Auf der Motorhaube ausgeflippt

Dachau - Dass eine Familie füreinander einsteht, mag nachvollziehbar sein. Doch dass die Ehefrau und die Töchter des Angeklagten einem Strafgericht Lügen auftischen, das geht natürlich nicht.

Nein, ihr Mann bzw. Vater sei nicht wütend auf Motorhaube und Dach eines anderen Autos herumgetrampelt, er sei: auf die Motorhaube gefallen, wie sie meinten. Dem Angeklagten nutzten dieser Art Beistand nichts. Der 41-Jährige wurde wegen gefährlichen Eingriffs in den Straßenverkehr verurteilt.

Familienvater und Schreiner Ahmet Öszan (alle Namen geändert) aus Paris stand vor dem Dachauer Amtsgericht. Der Sachverhalt: Im August 2015 hatte der 41-Jährige mit türkischer und französischer Staatsangehörigkeit auf der A8 auf Höhe der Anschlussstelle Dachau, „Leib und Leben der Insassen eines anderen Fahrzeuges riskiert“, wie Staatsanwältin Claudia Bergmann behauptete.

Damals soll der 41-jährige mit seiner Mercedes-Limousine den Golf von Familie Krause aus Odelzhausen rechts überholt haben, nachdem Fahrer Vater Krause zuvor wegen des Verkehrs abbremsen musste. In dem Golf saßen neben dem Vater auch noch Mutter Krause (35) sowie der knapp ein Jahr alte Sohn auf der Rückbank sowie die siebenjährige Tochter auf dem Beifahrersitz. Nach dem Überholvorgang scherte Öszan kurz vor dem Golf wieder links ein und bremste Vater Krause aus.
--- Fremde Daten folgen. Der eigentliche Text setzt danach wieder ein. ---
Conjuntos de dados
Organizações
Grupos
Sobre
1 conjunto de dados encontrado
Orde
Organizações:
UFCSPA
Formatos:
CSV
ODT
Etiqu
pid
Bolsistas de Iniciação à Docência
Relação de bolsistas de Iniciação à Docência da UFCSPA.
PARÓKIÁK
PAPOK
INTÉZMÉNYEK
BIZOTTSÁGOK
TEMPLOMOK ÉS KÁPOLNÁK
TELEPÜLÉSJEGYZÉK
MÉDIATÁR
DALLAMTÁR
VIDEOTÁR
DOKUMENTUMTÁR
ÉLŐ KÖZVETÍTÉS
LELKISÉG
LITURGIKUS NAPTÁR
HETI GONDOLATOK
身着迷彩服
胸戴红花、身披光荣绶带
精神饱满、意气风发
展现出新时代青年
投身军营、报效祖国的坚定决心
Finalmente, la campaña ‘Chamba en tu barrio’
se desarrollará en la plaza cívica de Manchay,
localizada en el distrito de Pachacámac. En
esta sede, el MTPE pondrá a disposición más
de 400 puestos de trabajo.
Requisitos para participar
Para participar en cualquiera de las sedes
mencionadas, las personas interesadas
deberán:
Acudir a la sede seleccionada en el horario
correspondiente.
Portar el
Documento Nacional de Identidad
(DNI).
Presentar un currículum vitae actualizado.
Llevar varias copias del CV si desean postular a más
Beide Fahrzeuge fuhren schließlich nach rechts bis auf den Seitenstreifen. Erst da kamen sie zum Stehen. Der Angeklagte, der mit seiner Familie auf der Rückreise vom Urlaub in Istanbul nach Paris unterwegs war, gab vor, dass er sich durch das starke Abbremsen von Vater Krause provoziert gefühlt hatte: „Ich habe mich beängstigt gefühlt“, übersetzte der türkische Dolmetscher. „Ich hatte Angst, dass es zu einem Zusammenstoß kommt. Deswegen habe ich rechts überholt“, erklärte der 41-Jährige. Und er wollte Krause zur Rede stellen. Laut Anklage soll der Angeklagte ausgestiegen sein. Danach soll er auf die Motorhaube des Golf geklettert sein und einige Male auf die Windschutzscheibe eingeschlagen haben. Der Schaden am Golf: 4291 Euro.

Dass er den Golf ausgebremst und auf den Seitenstreifen gedrängt hat, gab der Angeklagte zu. Richter Calame mahnte: „Sie sind nicht der Scheriff hier.“ Gegen die übrigen Vorwürfe wehrte sich der 41-jährige Schreiner aber vehement: Er behauptete, der Golf sei wieder angefahren, daher habe er sich auf der Motorhaube abstützen müssen. Sonst wäre er überfahren worden. Seine Frau und beide Töchter bestätigten diese Geschichte.

Allerdings hatte ein weiterer Autofahrer das Klettern auf die Motorhaube sowie die Schläge auf die Windschutzscheibe aus dem fahrenden Auto heraus beobachtet. Aufgrund dieser Aussage sowie den Angaben von Vater und Mutter Krause verurteilte Richter Calame den Angeklagten zu einer Geldstrafe in Höhe von 2700 Euro. Zudem ist Ahmet Öszan nun für 14 Monate lang seinen Führerschein los.